***** RECORDED INFORMATION
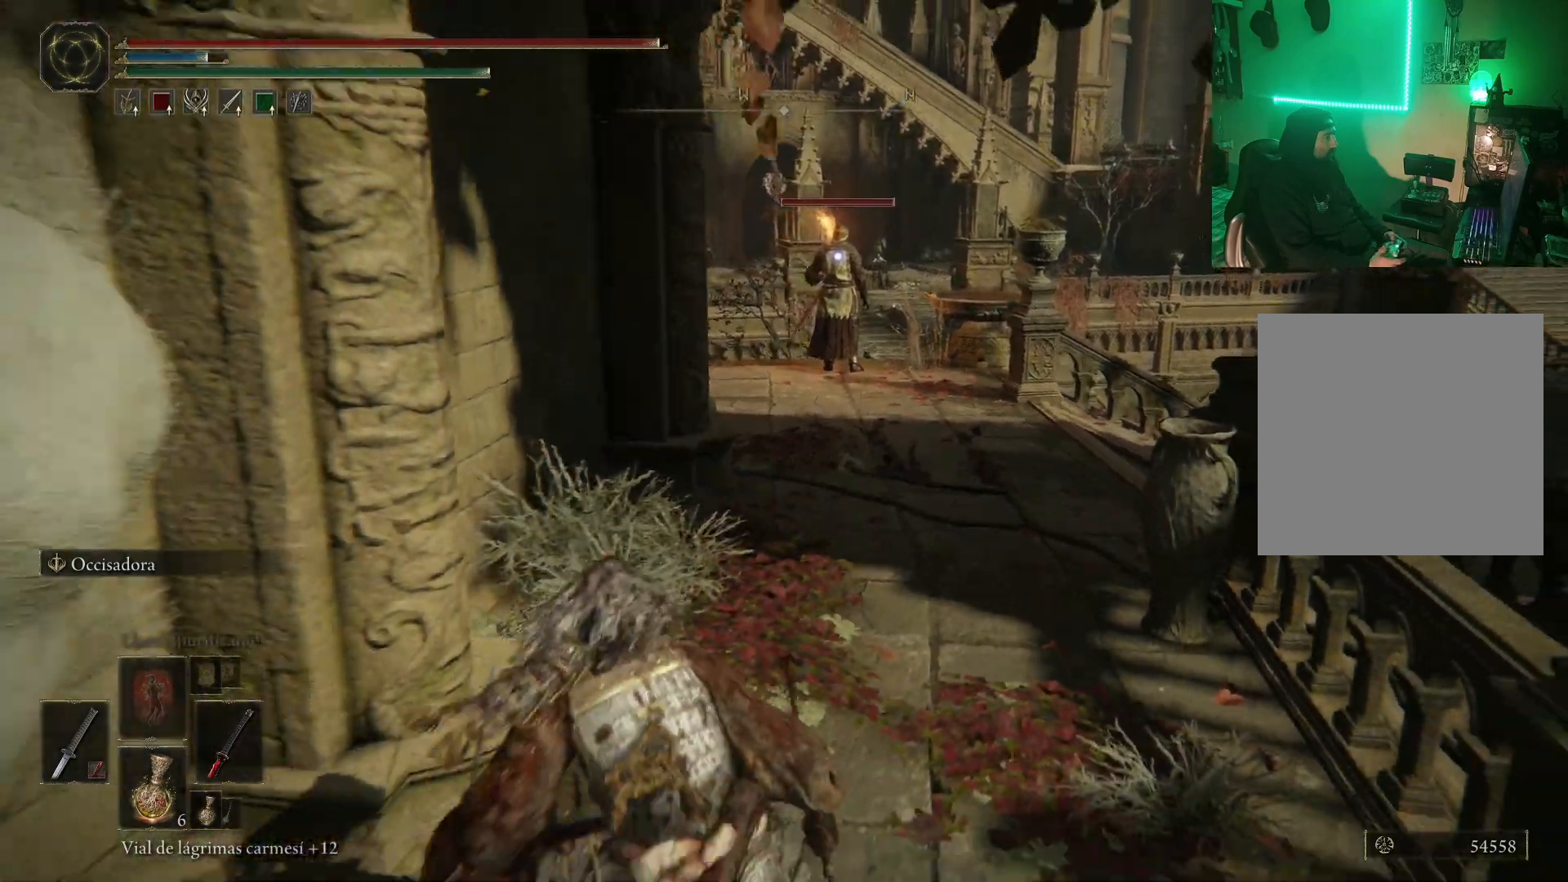
{"buttons": [], "left_stick": "up", "right_stick": "center", "events": [[150, "left_stick", "down-right"], [250, "left_stick", "up-right"], [500, "left_stick", "up"]]}
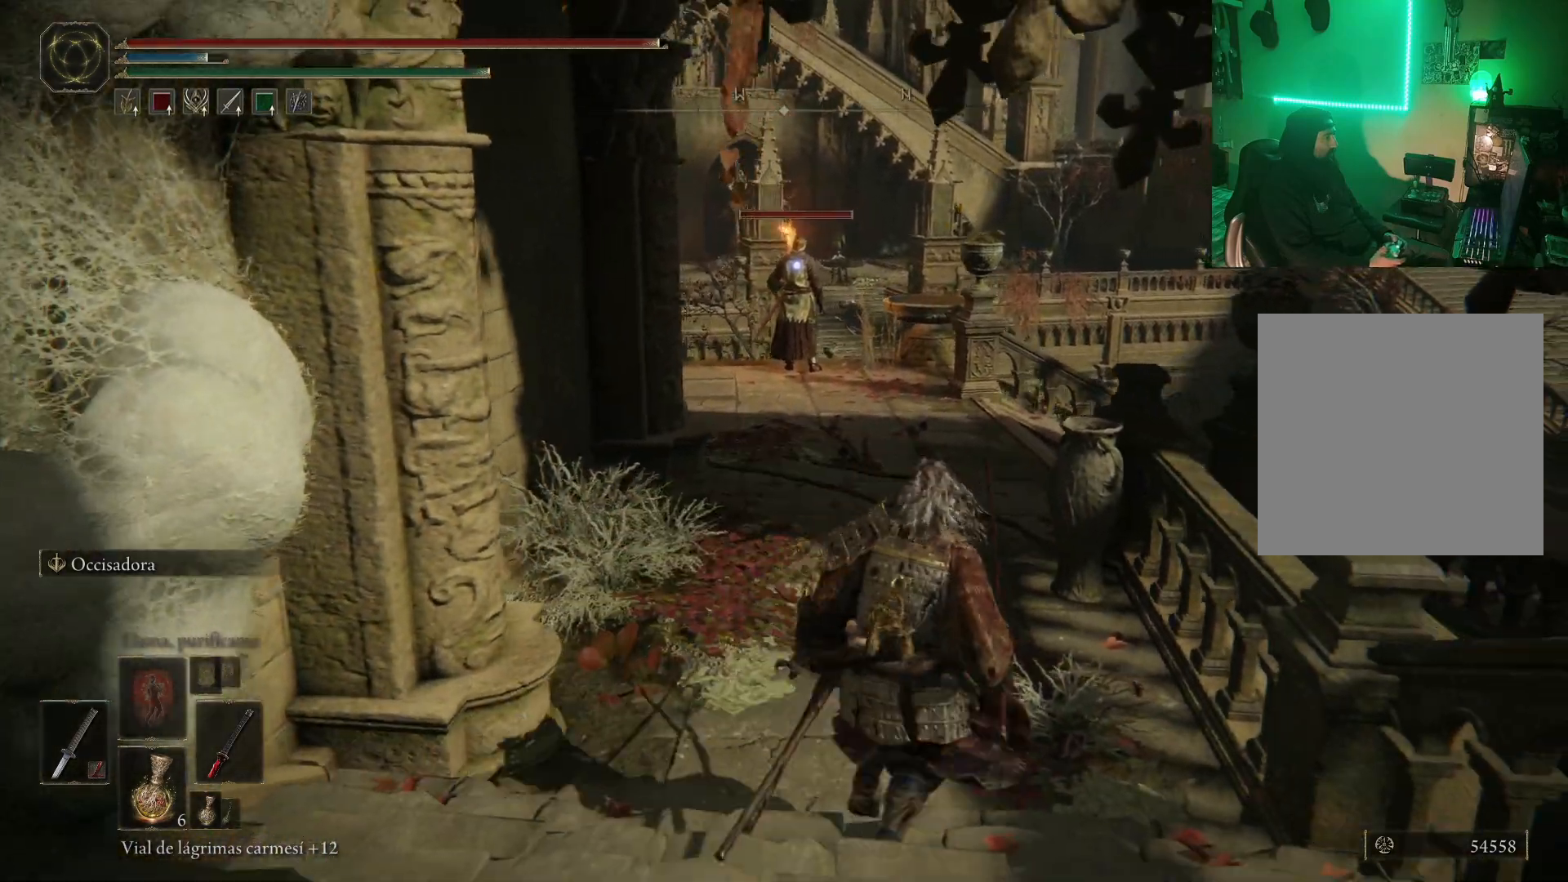
{"buttons": ["B"], "left_stick": "up", "right_stick": "center", "events": [[83, "B", "down"]]}
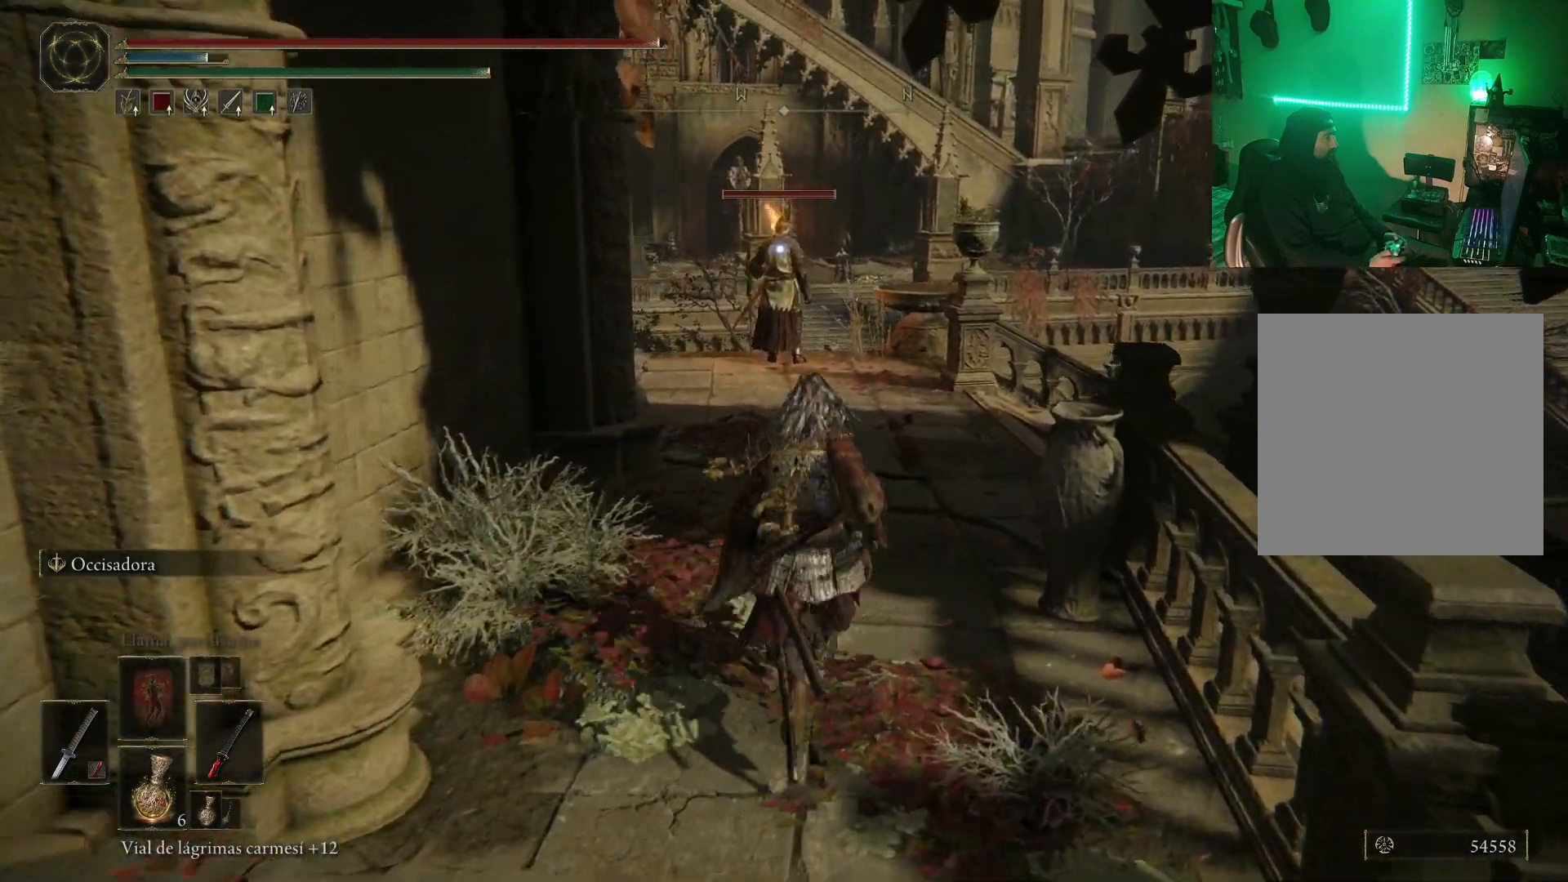
{"buttons": ["B"], "left_stick": "up", "right_stick": "center", "events": []}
**********
» **EXERCISE DESCRIPTION**: Repeat the listing word for word. Leave images out.

» **SOLUTION BELOW**:
{"buttons": [], "left_stick": "up", "right_stick": "center", "events": [[150, "left_stick", "down-right"], [250, "left_stick", "up-right"], [500, "left_stick", "up"]]}
{"buttons": ["B"], "left_stick": "up", "right_stick": "center", "events": [[83, "B", "down"]]}
{"buttons": ["B"], "left_stick": "up", "right_stick": "center", "events": []}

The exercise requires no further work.